§ **SET OF TASKS**:
1. Say whether each statement below agrees with the dataflow indexing documentation. For each, answer yes or no and quote the exact words of the documentation that decide it.
(a) Re-indexing all dataflows removes previously indexed dataflows that were deleted from the data source.
(b) Re-indexing all dataflows updates the dynamic sfs schema.
(c) Deleting all dataflows removes entries for only one configured SDMX data source.
2. Copy the stretch of the dataflow indexing documentation from "Note that this" through "re-index all dataflows." word for word.
3. Write what comes next in the dataflow indexing documentation, picking up after its final line.

§ **DOCUMENT SECTION**:
□ □ □ □ □

For more details please see here.

(Re-)Index all dataflows

POST /admin/dataflows

This request re-indexes all dataflows from all configured sdmx endpoints. In details, it:

  • requests all SDMX data sources
  • adds dataflows to the Solr index
  • updates the dynamic sfs schema depending on the added dataflows

Note that this action does not clean up the index, meaning that non-categorized or deleted dataflows in the data source that were previsouly indexed, will not be removed from the index. To do so, you first need to execute the Delete all dataflows action to clean up the index, and then run this action to re-index all dataflows.

Example:
POST https://sfs.myorg.org/admin/dataflows
x-api-key=xxx
x-tenant=XXXXXX

Index all dataflows

For more details please see here.

Index or update one individual dataflow

POST /admin/dataflow

This request re-indexes (inserts or updates) one individual dataflow.

Example:
POST https://sfs.myorg.org/admin/dataflow
x-api-key=xxx
tenant=XXXXXX

{
  "spaceId": "staging:SIS-CC-reset",
  "agencyId": "OECD",
  "id": "AIR_EMISSIONS_DF",
  "version": "1.0"
}

Index one dataflow

For more details please see here.

Delete all dataflows

DELETE /admin/dataflows

This request deletes all entries for previously indexed dataflows for all configured SDMX data sources.

Example:
DELETE https://sfs.myorg.org/admin/dataflows
x-api-key=xxx
x-tenant=XXXXXX

Delete all dataflows

For more details please see here.

Delete one individual dataflow

DELETE /admin/dataflow

This request deletes one specific dataflow from the index and search. It is thus no longer avaibale in .Stat DE for search and visualisation.

Example:
DELETE https://sfs.myorg.org/admin/dataflow
x-api-key=xxx
tenant=XXXXXX

{
  "spaceId": "staging:SIS-CC-reset",
  "agencyId": "OECD",
  "id": "AIR_EMISSIONS_DF",
  "version": "1.0"
}

Delete one specific dataflow

For more details please see here.

□ □ □ □ □

§ **AVAILABLE DATA**:
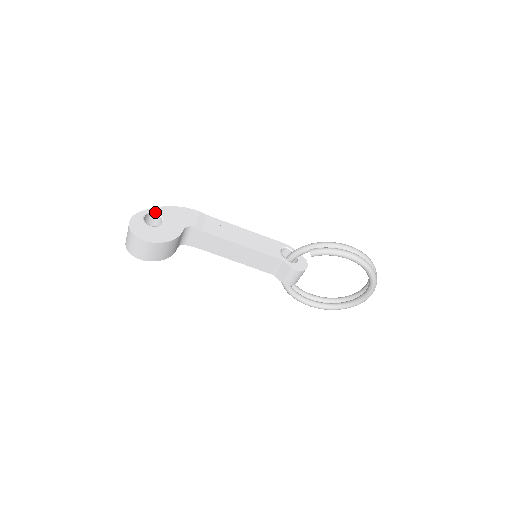
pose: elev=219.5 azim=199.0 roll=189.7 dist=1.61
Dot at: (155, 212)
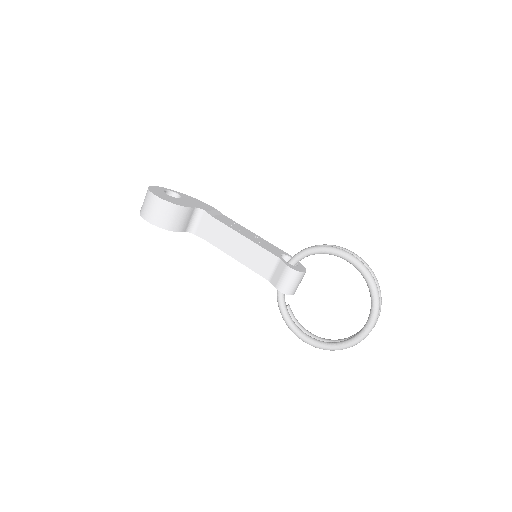
Dot at: (177, 193)
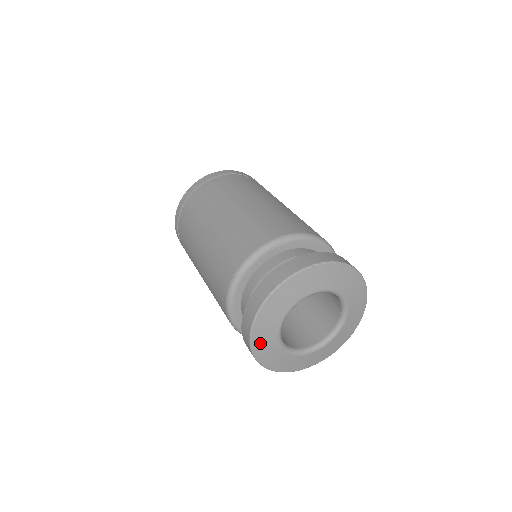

□ □ □ □ □

§ **ANSWERS PER TASK**:
1.
(a) No: "this action does not clean up the index, meaning that non-categorized or deleted dataflows in the data source that were previsouly indexed, will not be removed from the index"
(b) Yes: "updates the dynamic sfs schema depending on the added dataflows"
(c) No: "deletes all entries for previously indexed dataflows for all configured SDMX data sources"

2.
Note that this action does not clean up the index, meaning that non-categorized or deleted dataflows in the data source that were previsouly indexed, will not be removed from the index. To do so, you first need to execute the Delete all dataflows action to clean up the index, and then run this action to re-index all dataflows.

3.
Other admin queries

API requests for logs and reports can be constructed as explained in API format, with the following changes:

  • the target of the request as folder, /logs/, /report/ or /config/
  • additional parameters depending on the request in a raw JSON-formatted request body
    {
      "id": 1669717223969,
      "userEmail": "test@siscc.org",
      "spaceId": "disseminate",
      "agencyId": "XYZ",
      "submissionStart": "2021-11-29T10:20:23.985Z",
      "submissionEnd": "2023-11-29T10:20:23.985Z",
      "executionStatus": "completed",
      "executionOutcome": "success",
      "artefact": {
        "resourceType": "dataflow",
        "agencyID": "XYZ",
        "id": "DF_ABC",
        "version": "1.0"
      }
    }
    

For more details please see here and here.

Get search logs

GET /admin/logs or POST /admin/logs

Without filter parameters, this request returns all the search index management logs for all datasources and dataspaces. A number of filter parameters allow restricting the returned logs. See the full API documentation for details about those query parameters.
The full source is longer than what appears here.